> _REQUIRED WORK_: The result should be the full listing copied exactly, with no pictures in it.

> _DATA_:
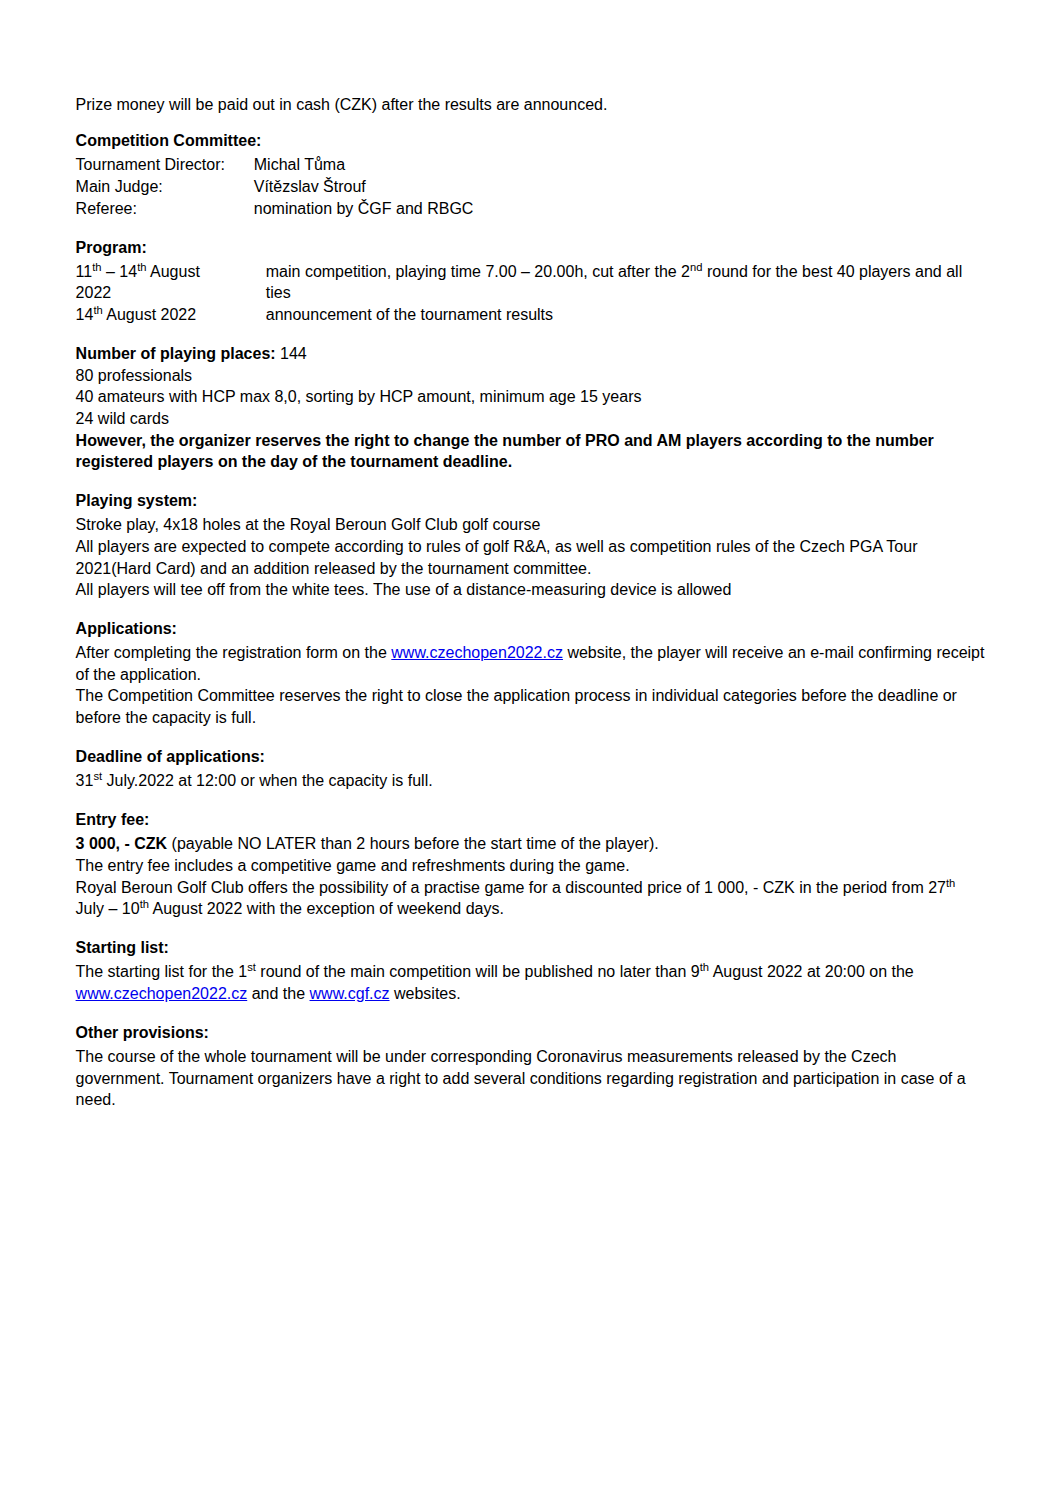Prize money will be paid out in cash (CZK) after the results are announced.
Competition Committee:
| Tournament Director: | Michal Tůma |
| Main Judge: | Vítězslav Štrouf |
| Referee: | nomination by ČGF and RBGC |
Program:
| 11 th – 14 th August 2022 | main competition, playing time 7.00 – 20.00h, cut after the 2 nd round for the best 40 players and all ties |
| 14 th August 2022 | announcement of the tournament results |
Number of playing places: 144
80 professionals
40 amateurs with HCP max 8,0, sorting by HCP amount, minimum age 15 years
24 wild cards
However, the organizer reserves the right to change the number of PRO and AM players according to the number registered players on the day of the tournament deadline.
Playing system:
Stroke play, 4x18 holes at the Royal Beroun Golf Club golf course
All players are expected to compete according to rules of golf R&A, as well as competition rules of the Czech PGA Tour 2021(Hard Card) and an addition released by the tournament committee.
All players will tee off from the white tees. The use of a distance-measuring device is allowed
Applications:
After completing the registration form on the www.czechopen2022.cz website, the player will receive an e-mail confirming receipt of the application.
The Competition Committee reserves the right to close the application process in individual categories before the deadline or before the capacity is full.
Deadline of applications:
31st July.2022 at 12:00 or when the capacity is full.
Entry fee:
3 000, - CZK (payable NO LATER than 2 hours before the start time of the player).
The entry fee includes a competitive game and refreshments during the game.
Royal Beroun Golf Club offers the possibility of a practise game for a discounted price of 1 000, - CZK in the period from 27th July – 10th August 2022 with the exception of weekend days.
Starting list:
The starting list for the 1st round of the main competition will be published no later than 9th August 2022 at 20:00 on the www.czechopen2022.cz and the www.cgf.cz websites.
Other provisions:
The course of the whole tournament will be under corresponding Coronavirus measurements released by the Czech government. Tournament organizers have a right to add several conditions regarding registration and participation in case of a need.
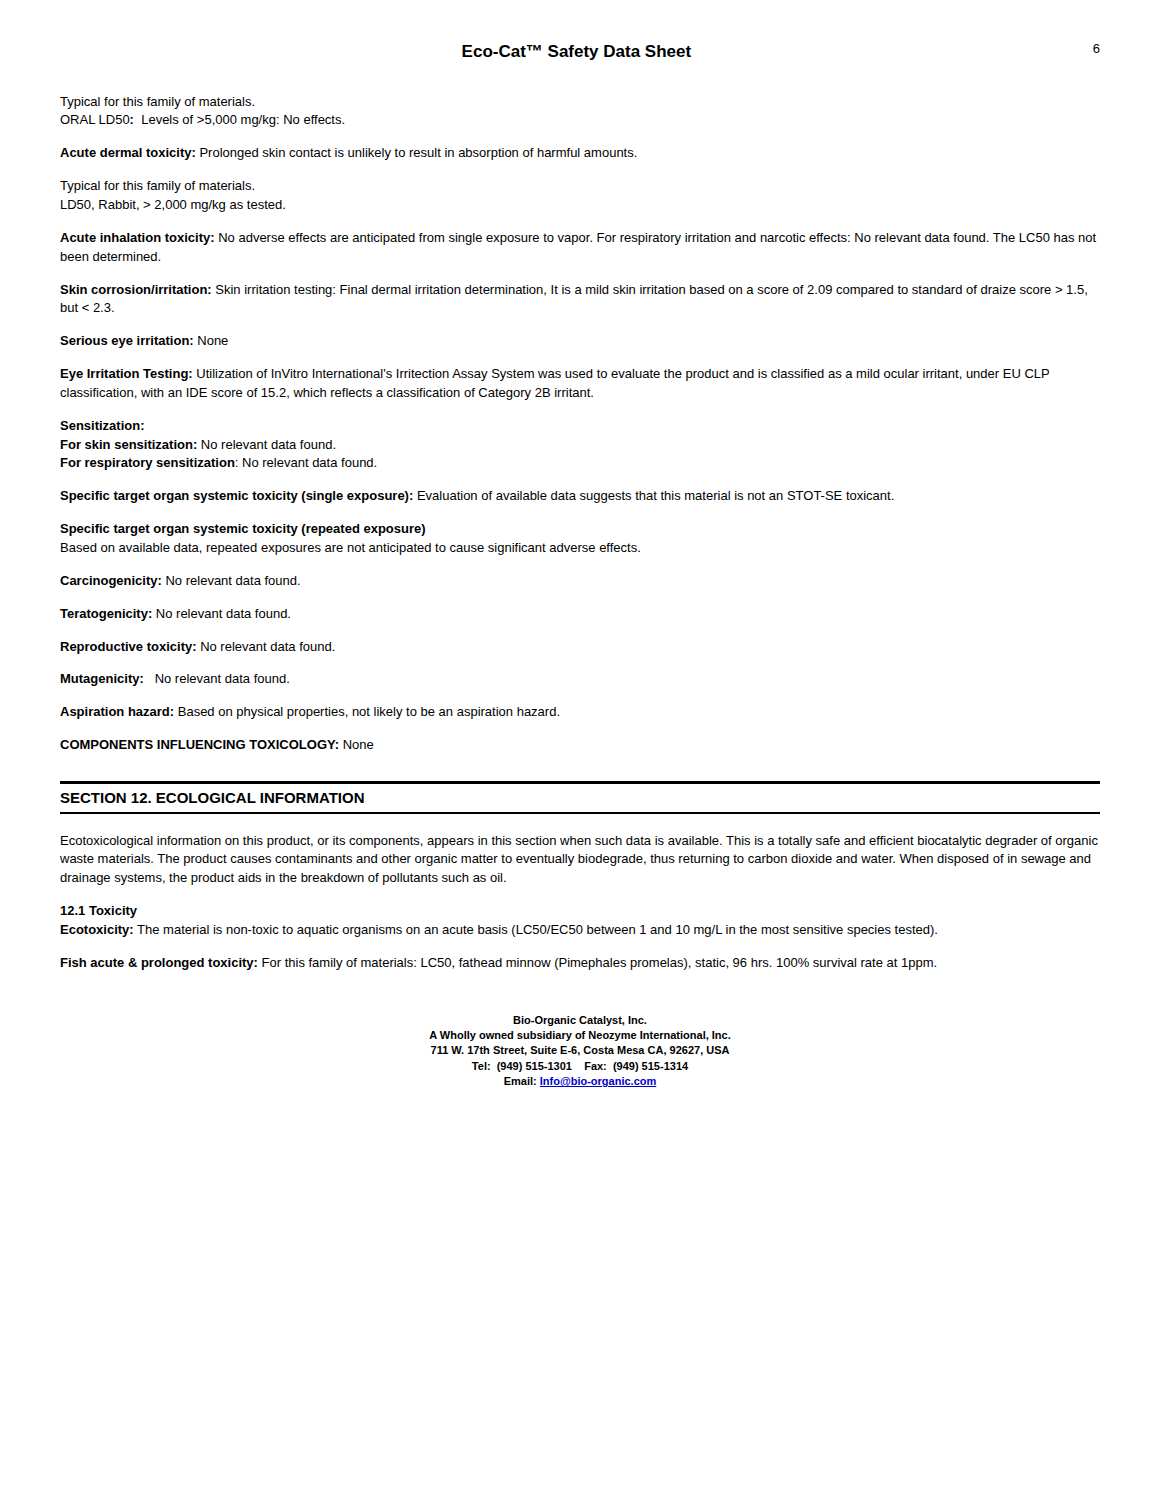6
Eco-Cat™ Safety Data Sheet
Typical for this family of materials.
ORAL LD50: Levels of >5,000 mg/kg: No effects.
Acute dermal toxicity: Prolonged skin contact is unlikely to result in absorption of harmful amounts.
Typical for this family of materials.
LD50, Rabbit, > 2,000 mg/kg as tested.
Acute inhalation toxicity: No adverse effects are anticipated from single exposure to vapor. For respiratory irritation and narcotic effects: No relevant data found. The LC50 has not been determined.
Skin corrosion/irritation: Skin irritation testing: Final dermal irritation determination, It is a mild skin irritation based on a score of 2.09 compared to standard of draize score > 1.5, but < 2.3.
Serious eye irritation: None
Eye Irritation Testing: Utilization of InVitro International's Irritection Assay System was used to evaluate the product and is classified as a mild ocular irritant, under EU CLP classification, with an IDE score of 15.2, which reflects a classification of Category 2B irritant.
Sensitization:
For skin sensitization: No relevant data found.
For respiratory sensitization: No relevant data found.
Specific target organ systemic toxicity (single exposure): Evaluation of available data suggests that this material is not an STOT-SE toxicant.
Specific target organ systemic toxicity (repeated exposure)
Based on available data, repeated exposures are not anticipated to cause significant adverse effects.
Carcinogenicity: No relevant data found.
Teratogenicity: No relevant data found.
Reproductive toxicity: No relevant data found.
Mutagenicity: No relevant data found.
Aspiration hazard: Based on physical properties, not likely to be an aspiration hazard.
COMPONENTS INFLUENCING TOXICOLOGY: None
SECTION 12. ECOLOGICAL INFORMATION
Ecotoxicological information on this product, or its components, appears in this section when such data is available. This is a totally safe and efficient biocatalytic degrader of organic waste materials. The product causes contaminants and other organic matter to eventually biodegrade, thus returning to carbon dioxide and water. When disposed of in sewage and drainage systems, the product aids in the breakdown of pollutants such as oil.
12.1 Toxicity
Ecotoxicity: The material is non-toxic to aquatic organisms on an acute basis (LC50/EC50 between 1 and 10 mg/L in the most sensitive species tested).
Fish acute & prolonged toxicity: For this family of materials: LC50, fathead minnow (Pimephales promelas), static, 96 hrs. 100% survival rate at 1ppm.
Bio-Organic Catalyst, Inc.
A Wholly owned subsidiary of Neozyme International, Inc.
711 W. 17th Street, Suite E-6, Costa Mesa CA, 92627, USA
Tel: (949) 515-1301 Fax: (949) 515-1314
Email: Info@bio-organic.com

> _FINAL ANSWER_:
Prize money will be paid out in cash (CZK) after the results are announced.
Competition Committee:
| Tournament Director: | Michal Tůma |
| Main Judge: | Vítězslav Štrouf |
| Referee: | nomination by ČGF and RBGC |
Program:
| 11 th – 14 th August 2022 | main competition, playing time 7.00 – 20.00h, cut after the 2 nd round for the best 40 players and all ties |
| 14 th August 2022 | announcement of the tournament results |
Number of playing places: 144
80 professionals
40 amateurs with HCP max 8,0, sorting by HCP amount, minimum age 15 years
24 wild cards
However, the organizer reserves the right to change the number of PRO and AM players according to the number registered players on the day of the tournament deadline.
Playing system:
Stroke play, 4x18 holes at the Royal Beroun Golf Club golf course
All players are expected to compete according to rules of golf R&A, as well as competition rules of the Czech PGA Tour 2021(Hard Card) and an addition released by the tournament committee.
All players will tee off from the white tees. The use of a distance-measuring device is allowed
Applications:
After completing the registration form on the www.czechopen2022.cz website, the player will receive an e-mail confirming receipt of the application.
The Competition Committee reserves the right to close the application process in individual categories before the deadline or before the capacity is full.
Deadline of applications:
31st July.2022 at 12:00 or when the capacity is full.
Entry fee:
3 000, - CZK (payable NO LATER than 2 hours before the start time of the player).
The entry fee includes a competitive game and refreshments during the game.
Royal Beroun Golf Club offers the possibility of a practise game for a discounted price of 1 000, - CZK in the period from 27th July – 10th August 2022 with the exception of weekend days.
Starting list:
The starting list for the 1st round of the main competition will be published no later than 9th August 2022 at 20:00 on the www.czechopen2022.cz and the www.cgf.cz websites.
Other provisions:
The course of the whole tournament will be under corresponding Coronavirus measurements released by the Czech government. Tournament organizers have a right to add several conditions regarding registration and participation in case of a need.
6
Eco-Cat™ Safety Data Sheet
Typical for this family of materials.
ORAL LD50: Levels of >5,000 mg/kg: No effects.
Acute dermal toxicity: Prolonged skin contact is unlikely to result in absorption of harmful amounts.
Typical for this family of materials.
LD50, Rabbit, > 2,000 mg/kg as tested.
Acute inhalation toxicity: No adverse effects are anticipated from single exposure to vapor. For respiratory irritation and narcotic effects: No relevant data found. The LC50 has not been determined.
Skin corrosion/irritation: Skin irritation testing: Final dermal irritation determination, It is a mild skin irritation based on a score of 2.09 compared to standard of draize score > 1.5, but < 2.3.
Serious eye irritation: None
Eye Irritation Testing: Utilization of InVitro International's Irritection Assay System was used to evaluate the product and is classified as a mild ocular irritant, under EU CLP classification, with an IDE score of 15.2, which reflects a classification of Category 2B irritant.
Sensitization:
For skin sensitization: No relevant data found.
For respiratory sensitization: No relevant data found.
Specific target organ systemic toxicity (single exposure): Evaluation of available data suggests that this material is not an STOT-SE toxicant.
Specific target organ systemic toxicity (repeated exposure)
Based on available data, repeated exposures are not anticipated to cause significant adverse effects.
Carcinogenicity: No relevant data found.
Teratogenicity: No relevant data found.
Reproductive toxicity: No relevant data found.
Mutagenicity: No relevant data found.
Aspiration hazard: Based on physical properties, not likely to be an aspiration hazard.
COMPONENTS INFLUENCING TOXICOLOGY: None
SECTION 12. ECOLOGICAL INFORMATION
Ecotoxicological information on this product, or its components, appears in this section when such data is available. This is a totally safe and efficient biocatalytic degrader of organic waste materials. The product causes contaminants and other organic matter to eventually biodegrade, thus returning to carbon dioxide and water. When disposed of in sewage and drainage systems, the product aids in the breakdown of pollutants such as oil.
12.1 Toxicity
Ecotoxicity: The material is non-toxic to aquatic organisms on an acute basis (LC50/EC50 between 1 and 10 mg/L in the most sensitive species tested).
Fish acute & prolonged toxicity: For this family of materials: LC50, fathead minnow (Pimephales promelas), static, 96 hrs. 100% survival rate at 1ppm.
Bio-Organic Catalyst, Inc.
A Wholly owned subsidiary of Neozyme International, Inc.
711 W. 17th Street, Suite E-6, Costa Mesa CA, 92627, USA
Tel: (949) 515-1301 Fax: (949) 515-1314
Email: Info@bio-organic.com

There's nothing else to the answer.